Entries taken from a collection
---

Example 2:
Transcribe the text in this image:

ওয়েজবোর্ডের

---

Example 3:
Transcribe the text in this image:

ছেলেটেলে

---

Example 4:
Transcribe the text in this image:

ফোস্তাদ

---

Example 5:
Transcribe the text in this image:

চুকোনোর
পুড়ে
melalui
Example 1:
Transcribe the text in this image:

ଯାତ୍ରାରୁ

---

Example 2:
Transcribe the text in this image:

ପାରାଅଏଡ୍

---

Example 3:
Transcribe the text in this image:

**How to complete this task**
Repeat the data above, word for word.

**Expected answer**
---

Example 2:
Transcribe the text in this image:

ওয়েজবোর্ডের

---

Example 3:
Transcribe the text in this image:

ছেলেটেলে

---

Example 4:
Transcribe the text in this image:

ফোস্তাদ

---

Example 5:
Transcribe the text in this image:

চুকোনোর
পুড়ে
melalui
Example 1:
Transcribe the text in this image:

ଯାତ୍ରାରୁ

---

Example 2:
Transcribe the text in this image:

ପାରାଅଏଡ୍

---

Example 3:
Transcribe the text in this image:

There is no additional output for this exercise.